David Lee. I just YouTube'd NBA defensive three-second violations and that popped up. I swear. Seriously, don't blame the messenger.
But he has the right idea. Stay in the lane, don't guard anyone because more likely than not, the power forward can't shoot (Paul Millsap can, but this is Lee we're talking about), and cut off all driving lanes before the guards can even get their play going.
With Andrew Bogut unable to shift out on pick-and-rolls, he often stood in the paint, pretending to help guys off drives but mostly keeping a foot in the restricted area so he could contest shot without moving more than a step or two away. If the NBA has a three-second rule on defense, they should enforce it, making this the only rule I'd change as commissioner.
How It's Done
Simple. Make the referees actually enforce the rule that's already in place. In other words, devise a stricter implementation process. There's no tried and true formula to this, and the thought of a retroactive robot umpire, the way we seem to heading to now—with the rule change in reviews increasing by the year—only slows down the pace more, making my Commissioner duty and dream a bit ironic.

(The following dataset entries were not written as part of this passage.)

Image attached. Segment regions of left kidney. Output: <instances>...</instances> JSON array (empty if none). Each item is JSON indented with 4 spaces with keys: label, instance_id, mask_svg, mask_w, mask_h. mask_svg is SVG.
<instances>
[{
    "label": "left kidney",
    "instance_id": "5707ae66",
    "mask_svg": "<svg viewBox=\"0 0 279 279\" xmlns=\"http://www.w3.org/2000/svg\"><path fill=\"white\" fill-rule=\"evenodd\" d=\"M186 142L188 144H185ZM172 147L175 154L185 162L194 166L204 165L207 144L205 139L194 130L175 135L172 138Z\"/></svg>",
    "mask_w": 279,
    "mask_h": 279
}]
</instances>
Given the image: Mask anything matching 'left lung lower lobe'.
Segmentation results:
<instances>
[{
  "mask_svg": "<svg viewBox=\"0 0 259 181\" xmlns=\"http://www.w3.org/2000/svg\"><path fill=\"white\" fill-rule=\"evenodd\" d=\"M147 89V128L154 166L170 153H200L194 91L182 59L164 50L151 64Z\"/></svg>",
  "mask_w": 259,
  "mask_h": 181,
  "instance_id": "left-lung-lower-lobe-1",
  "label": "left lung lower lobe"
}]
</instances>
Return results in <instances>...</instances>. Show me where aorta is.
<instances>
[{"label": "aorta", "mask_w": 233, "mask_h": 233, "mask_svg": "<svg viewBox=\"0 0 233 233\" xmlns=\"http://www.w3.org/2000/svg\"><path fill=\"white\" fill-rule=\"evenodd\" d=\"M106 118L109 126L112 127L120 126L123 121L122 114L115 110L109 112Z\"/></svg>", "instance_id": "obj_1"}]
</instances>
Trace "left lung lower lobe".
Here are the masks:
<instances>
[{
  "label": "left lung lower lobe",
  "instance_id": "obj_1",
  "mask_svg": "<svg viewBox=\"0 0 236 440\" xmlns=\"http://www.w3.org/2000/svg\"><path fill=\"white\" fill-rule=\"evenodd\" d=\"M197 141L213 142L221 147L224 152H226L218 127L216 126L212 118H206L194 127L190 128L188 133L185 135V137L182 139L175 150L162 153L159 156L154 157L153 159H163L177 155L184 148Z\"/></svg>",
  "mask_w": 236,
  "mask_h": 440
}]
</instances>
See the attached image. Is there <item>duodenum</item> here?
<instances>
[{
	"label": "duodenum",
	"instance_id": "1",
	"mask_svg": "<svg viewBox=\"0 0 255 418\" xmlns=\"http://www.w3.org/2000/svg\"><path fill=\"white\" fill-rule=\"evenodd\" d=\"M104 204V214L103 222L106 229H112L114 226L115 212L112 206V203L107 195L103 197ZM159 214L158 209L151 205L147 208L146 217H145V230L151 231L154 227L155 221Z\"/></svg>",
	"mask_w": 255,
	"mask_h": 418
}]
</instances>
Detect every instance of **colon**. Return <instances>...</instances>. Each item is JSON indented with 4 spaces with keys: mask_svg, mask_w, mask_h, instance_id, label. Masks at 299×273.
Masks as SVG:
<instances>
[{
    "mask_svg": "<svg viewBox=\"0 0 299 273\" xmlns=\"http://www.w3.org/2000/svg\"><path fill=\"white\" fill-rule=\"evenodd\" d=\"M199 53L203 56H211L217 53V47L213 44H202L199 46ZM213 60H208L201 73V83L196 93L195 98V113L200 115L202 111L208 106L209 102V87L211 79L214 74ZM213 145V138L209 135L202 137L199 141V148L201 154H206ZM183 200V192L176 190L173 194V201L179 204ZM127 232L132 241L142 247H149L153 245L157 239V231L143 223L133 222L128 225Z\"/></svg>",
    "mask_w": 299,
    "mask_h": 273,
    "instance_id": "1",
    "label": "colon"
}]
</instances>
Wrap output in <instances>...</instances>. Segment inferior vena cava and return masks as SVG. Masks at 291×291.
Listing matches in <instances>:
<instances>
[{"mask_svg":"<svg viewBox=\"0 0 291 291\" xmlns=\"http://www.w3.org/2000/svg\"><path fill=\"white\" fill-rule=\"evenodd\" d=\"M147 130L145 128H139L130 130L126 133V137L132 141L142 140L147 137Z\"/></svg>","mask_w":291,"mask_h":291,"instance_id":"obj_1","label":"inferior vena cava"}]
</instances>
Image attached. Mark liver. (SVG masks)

And here is perhaps the trickiest part of this change. For those that value defense and the way the game was played in the olden days, there are certain to be cries of outrage as basketball moves towards a game filled with players that must be able to shoot, play defense and wholly versatile. Players like Roy Hibbert can't camp in the middle of the paint waiting for LeBron James to drive in, then knocking him to the ground. Does this prevent collisions? Probably not, who knows. But it does fit into the style of the league in which the general managers have seemingly accepted. There's a reason why defensively-deficient players like Monta Ellis and offensively-challenged players like Tony Allen aren't signed to huge deals. LIke the NFL, the increase of penalties for helmet-to-helmet contact and ticky-tack interference calls—along with an overall pass-happy league, have led to greater offense. Holding Aaron Rodgers to 250 yards and two touchdowns? That's a damn good day for the defense.
Though I don't want every game mirroring that of the defense-less Warriors of the early 2010s, a strictly enforced defensive three-second rule would cause quite the ripple effect for many teams. The need for zone-y set defenses should go by the wayside and allow the freedom for guards and wings to drive in without fear of a big man sitting there for half the shot clock. There will always be a grey area with which we'll debate the premises of true defense; rules curtailing an easier offensive possession, but it isn't as if I am calling for something that hasn't been discussed or that the players don't know. The adjustment period for refs and players won't last long, or have a tangible effect on the game, but it should allow more movement for offenses and defenses alike, in theory.
And this would make me a great commissioner. In theory.